How To Foster Collaboration On Teams

How To Foster Collaboration On Teams

As the world grows increasingly more complex, so will its challenges—both globally and for any given organization. To solve bigger and more complex problems, you need a bigger and more complex team. And to do that, you will need to foster collaboration in the workplace. But the enhanced need for collaboration brings a paradox.

According to a recent study summarized in Harvard Business Review, team success requires teams to be larger, more diverse, more virtual and more specialized. But those same four characteristics make it hard for teams to get anything done. Increased diversity, in and of itself, can bring more and better ideas—but it can also bring more friction as people fight for their own ideas or more stagnation as people decide to work in their own way and not collaborate with people who work differently.

Larger teams need more collaboration, but their very size and composition makes it harder. In this article, we’ll outline 5 ways to foster collaboration on teams—no matter how large or diverse those teams are.

Make Priorities Clear

The first way to foster collaboration on teams is to make priorities clear. For many employees, it’s surprisingly unclear exactly what the key tasks and objectives are. Especially for those working on matrixed teams, it can become really difficult to decide how best to spend their time each day. They need clarity, and especially need clarity to know who they need to connect with in order to achieve those key objectives. When new tasks come in or when changes are required, that’s when it’s most important to help the whole team refocus by outlining how priorities have been reordered (or stay focused by explaining that they haven’t). Beyond helping individuals know their own priorities, making them clear helps teammates know what each other are focused on in order to better offer them help.

Hold Huddles

The second way to foster collaboration on teams is to hold huddles. Huddles refers to the regular cycle of coordination meetings on your team—or starting that regular cycle if you’re not. Huddles aren’t long, agenda-driven meetings where everyone delivers slide deck laden monologues. Instead, they’re quick but frequent meetings where teammates take turns stating what they’ve completed, where they’re focused now, and where they need help. In some cases, huddles don’t even need to be a synchronous meeting (especially if you’re team already has too many meetings). The important thing for collaboration is that everyone on the team is aware of what others are working on and kept updated on any changes that have happened since the last time they huddled. They know how their work fits into the larger team objectives, and they know where they can best assist their teammate’s work.

::::::::::

WHAT YOU WILL DO: Reproduce the passage of the article on team collaboration, starting at "The first way" and ending at "offer them help.". Work only from the article on team collaboration above.

::::::::::

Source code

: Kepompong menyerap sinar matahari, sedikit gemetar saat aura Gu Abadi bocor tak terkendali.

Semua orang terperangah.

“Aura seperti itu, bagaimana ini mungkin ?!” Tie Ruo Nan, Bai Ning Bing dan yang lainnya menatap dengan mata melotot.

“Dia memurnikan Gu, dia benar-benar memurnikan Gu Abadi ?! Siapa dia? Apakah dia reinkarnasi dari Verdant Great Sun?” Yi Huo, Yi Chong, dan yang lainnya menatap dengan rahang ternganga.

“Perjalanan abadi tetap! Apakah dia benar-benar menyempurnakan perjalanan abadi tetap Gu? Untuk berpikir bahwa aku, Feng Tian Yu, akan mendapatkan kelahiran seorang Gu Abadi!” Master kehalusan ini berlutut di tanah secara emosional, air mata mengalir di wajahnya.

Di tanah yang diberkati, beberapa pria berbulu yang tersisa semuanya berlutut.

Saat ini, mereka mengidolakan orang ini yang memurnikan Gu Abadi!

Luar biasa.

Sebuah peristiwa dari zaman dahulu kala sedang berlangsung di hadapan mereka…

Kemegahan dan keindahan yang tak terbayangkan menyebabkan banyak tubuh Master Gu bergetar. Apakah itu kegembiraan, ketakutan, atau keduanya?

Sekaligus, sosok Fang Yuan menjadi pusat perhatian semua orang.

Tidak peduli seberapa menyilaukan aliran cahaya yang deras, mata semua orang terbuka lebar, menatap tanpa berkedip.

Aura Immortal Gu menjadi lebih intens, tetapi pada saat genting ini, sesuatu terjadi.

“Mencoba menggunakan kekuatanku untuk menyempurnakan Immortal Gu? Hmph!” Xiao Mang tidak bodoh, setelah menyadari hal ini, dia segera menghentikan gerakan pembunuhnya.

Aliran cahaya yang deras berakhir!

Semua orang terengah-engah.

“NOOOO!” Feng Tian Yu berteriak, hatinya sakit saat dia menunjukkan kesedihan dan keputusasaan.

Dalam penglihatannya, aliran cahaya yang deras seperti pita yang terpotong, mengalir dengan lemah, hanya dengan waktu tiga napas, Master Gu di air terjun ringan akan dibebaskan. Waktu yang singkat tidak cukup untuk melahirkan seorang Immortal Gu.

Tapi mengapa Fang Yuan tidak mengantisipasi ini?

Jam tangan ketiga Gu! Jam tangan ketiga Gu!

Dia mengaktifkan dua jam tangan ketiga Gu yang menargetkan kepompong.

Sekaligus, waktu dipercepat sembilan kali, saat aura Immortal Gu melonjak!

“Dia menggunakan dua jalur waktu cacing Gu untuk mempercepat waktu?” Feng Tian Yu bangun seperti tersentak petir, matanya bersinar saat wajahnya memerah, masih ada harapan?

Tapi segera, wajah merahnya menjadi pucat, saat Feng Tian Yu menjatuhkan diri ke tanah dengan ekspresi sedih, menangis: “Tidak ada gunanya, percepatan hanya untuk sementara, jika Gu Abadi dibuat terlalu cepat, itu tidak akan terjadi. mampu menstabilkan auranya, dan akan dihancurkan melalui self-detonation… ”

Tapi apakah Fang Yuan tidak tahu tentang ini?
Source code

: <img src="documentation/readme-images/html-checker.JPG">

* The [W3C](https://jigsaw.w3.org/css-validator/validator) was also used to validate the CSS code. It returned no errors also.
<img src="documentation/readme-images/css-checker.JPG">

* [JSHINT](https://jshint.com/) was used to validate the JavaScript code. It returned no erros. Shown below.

::::::::::

EXPECTED ANSWER:
The first way to foster collaboration on teams is to make priorities clear. For many employees, it’s surprisingly unclear exactly what the key tasks and objectives are. Especially for those working on matrixed teams, it can become really difficult to decide how best to spend their time each day. They need clarity, and especially need clarity to know who they need to connect with in order to achieve those key objectives. When new tasks come in or when changes are required, that’s when it’s most important to help the whole team refocus by outlining how priorities have been reordered (or stay focused by explaining that they haven’t). Beyond helping individuals know their own priorities, making them clear helps teammates know what each other are focused on in order to better offer them help.